# Load teslafi to MySQL/MariaDB or Spark SQL using PySpark

It is very useful in the data exploration or descriptive analytics phase of a project to be able to query your CSV files more or less directly using the power of SQL.

Spark makes this very simple by creating tables in Hive that reference the CSVs. In addition to SQL, this gives us the additional capabilities of the Spark and Pandas data frames.

Spark then allows us to create permanent tables in Hive using the very efficient Parquet file format. 

If we then want to store to a database outside of the Spark environment, we can save those dataframes to MySQL/MariaDB or other JDBC compliant databases.

## Prep the Spark server with the required JDBC driver `.jar` file

On Databricks, this can be done in the UI: Compute -> cluster -> Libraries

## Prep the target MySQL/MariaDB server
Create the database you want to use beforehand.  This code will create tables, but not the database.

On local Spark, the `.jar` can be placed in `$SPARK_HOME/jars/`

## Import libraries and configure secrets

In this example, we are using the `configparser` library to read a simple `.ini` style file named `CREDENTIALS.config`.  If you choose to use this method, create a section in the file like this:
```
[csvload]
sqluser = <myuser>
sqlpassword = <mypass>
sqlhost = <host or ip>
sqlport = <3306 or custom port>
sqldb = <database name>
```


In [None]:
import pyspark
import pandas as pd
from pyspark.sql import SparkSession
from pyspark.sql.types import StructType, StructField
from pyspark.sql.types import StringType, IntegerType
from pyspark.sql.types import DateType

import pandas as pd
from configparser import ConfigParser

import os
# os.environ['PYSPARK_SUBMIT_ARGS'] = '--jars /usr/share/java/mariadb-java-client.jar pyspark-shell'

import findspark
findspark.init()


In [None]:
# !env|grep SPARK
# !cp -v /usr/share/java/mariadb-java-client.jar $SPARK_HOME/jars/

# Establish our Spark session

In [None]:
# spark = SparkSession.builder.config("spark.jars", "/usr/share/java/mariadb-java-client.jar").appName("TeslafiLoad").getOrCreate()
spark = SparkSession.builder.appName("CSVLoad").getOrCreate()
sc = spark.sparkContext


In [None]:
# !echo $VIRTUAL_ENV
# !env|grep SPARK
!echo $SPARK_HOME
# !cp -v  /usr/share/java/mariadb-java-client.jar $SPARK_HOME/jars/
!ls $SPARK_HOME/jars
# # !pip install pandas findspark

In [None]:
# os.listdir(path='/data/data-files/teslafi/')
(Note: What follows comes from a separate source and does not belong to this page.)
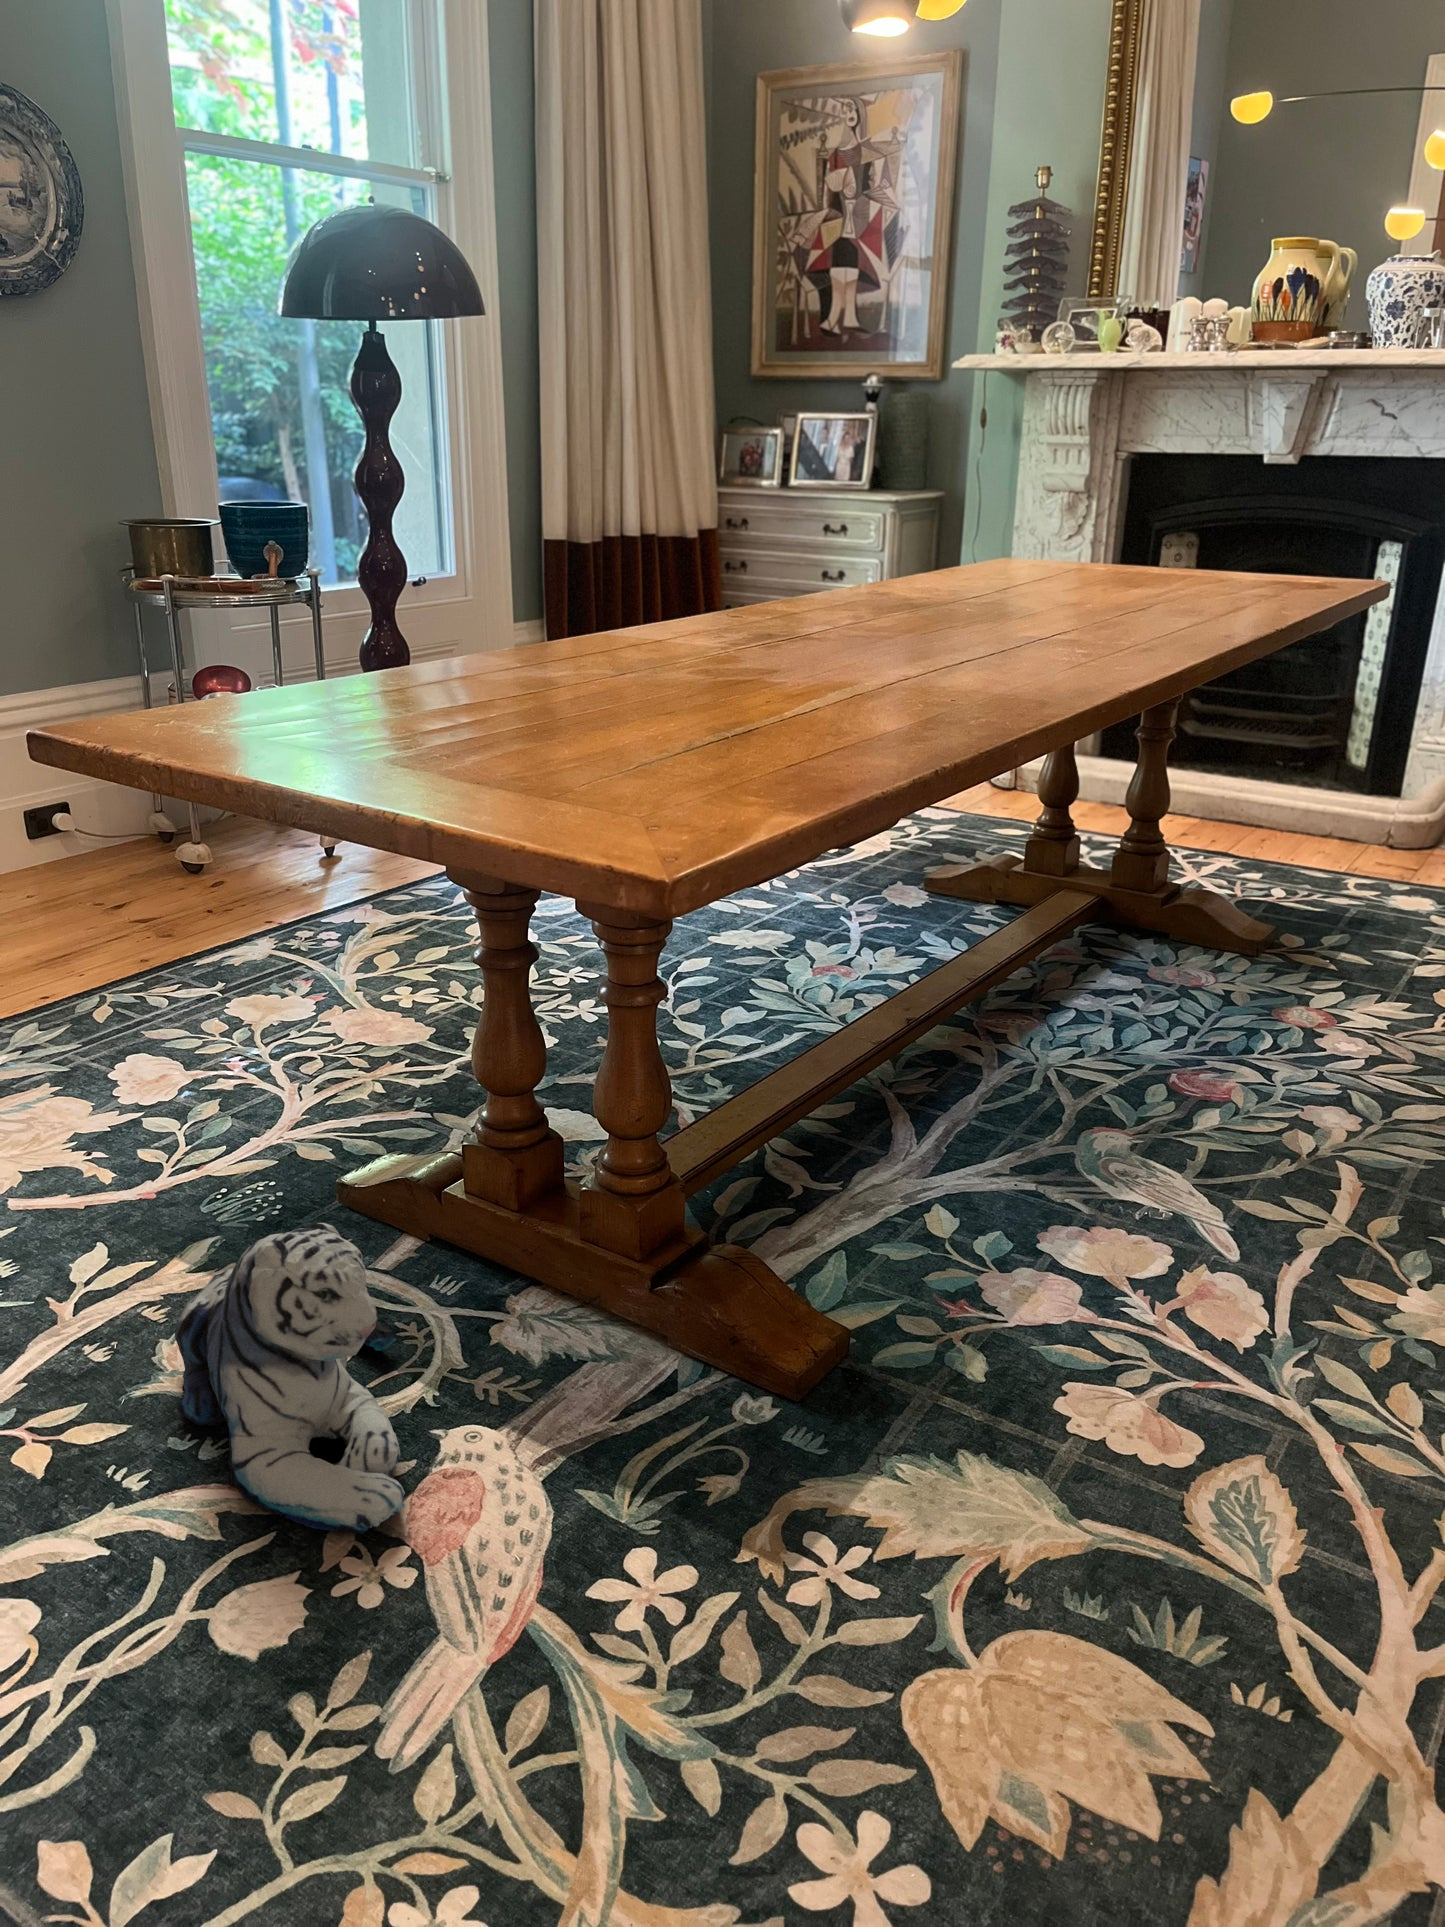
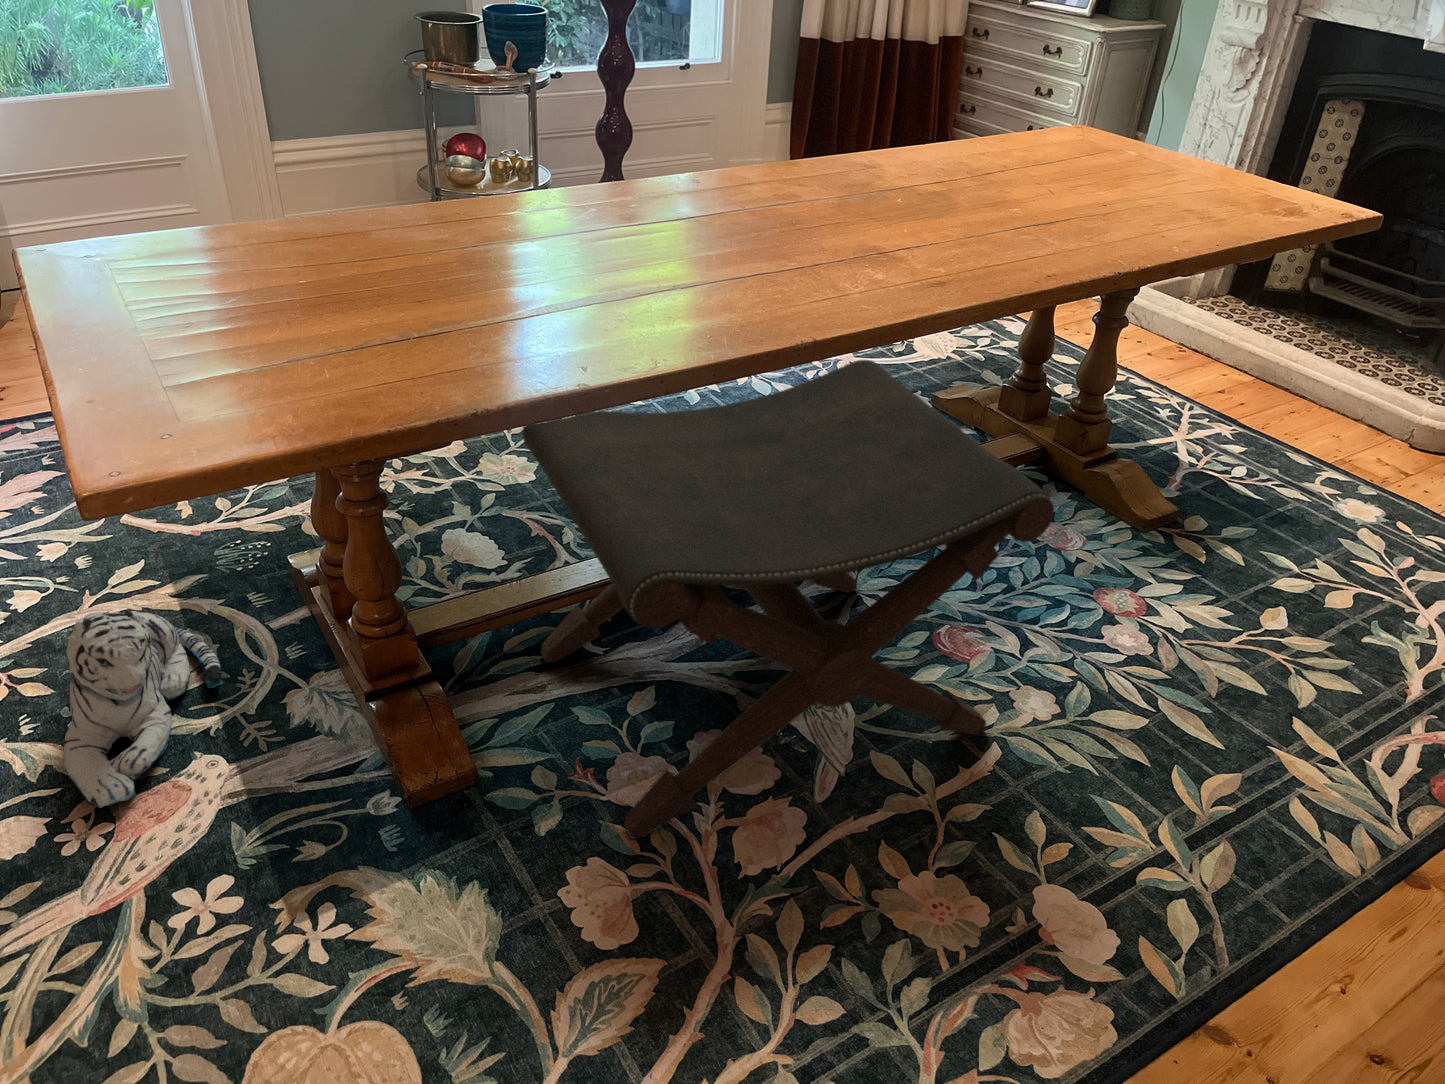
footstool: none [764,768,1386,1348] -> present [522,360,1054,839]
# Optional - create a Spark/Hive temporary table from the data

# Write CSVs to MySQL/MariaDB

In [None]:
# File location and type
csvdir = '/data/graph-data/AntiFraud/data/'
# csvdir = '/data/data-files/teslafi/'

file_type = "csv"
# CSV options
infer_schema = "true"
first_row_is_header = "true"
delimiter = ","

# MySQL/MariaDB info
# Get credentials from file
config_section = 'csvload'
parser = ConfigParser()
_ = parser.read('CREDENTIALS.config')


user = parser.get(config_section, 'sqluser')
password = parser.get(config_section, 'sqlpassword')
host = parser.get(config_section, 'sqlhost')
port = parser.get(config_section, 'sqlport')
db = parser.get(config_section, 'sqldb')
sqlurl = 'jdbc:mysql://' + host + ':' + port + '/' + db

# # for path,name in [(f.path,f.name) for f in dbutils.fs.ls(csvdir) if f.path.endswith('.csv')  ]:
for fname in os.listdir(path=csvdir):
    if fname.endswith('.csv'):
        print(fname)
        # if not fname in ['ff_party.csv', 'ff_company.csv']:
        #     print('skipping ' + fname)
        #     continue
        df = spark.read.format('csv') \
        .option("inferSchema", infer_schema) \
        .option("header", first_row_is_header) \
        .option("sep", delimiter) \
        .load(csvdir + '/' + fname)
        # for a,b in df.dtypes:
            # if b == 'timestamp': 
            #     newdf = df.withColumn(a, df[a].cast(DateType()))
            #     print('   CHANGED column ' + a + ' to Date type')
            #     df = newdf

        df.write.format('jdbc').options(
            url=sqlurl,
            driver='org.mariadb.jdbc.Driver',
            dbtable=fname.replace('.csv',''),
            user=user,
            password=password).mode('append').save()

In [None]:
df.dtypes


In [None]:
p = df.toPandas()

In [None]:
p['polling'].unique()


22/07/22 07:40:08 WARN HeartbeatReceiver: Removing executor driver with no recent heartbeats: 32872527 ms exceeds timeout 120000 ms
22/07/22 07:40:08 WARN SparkContext: Killing executors is not supported by current scheduler.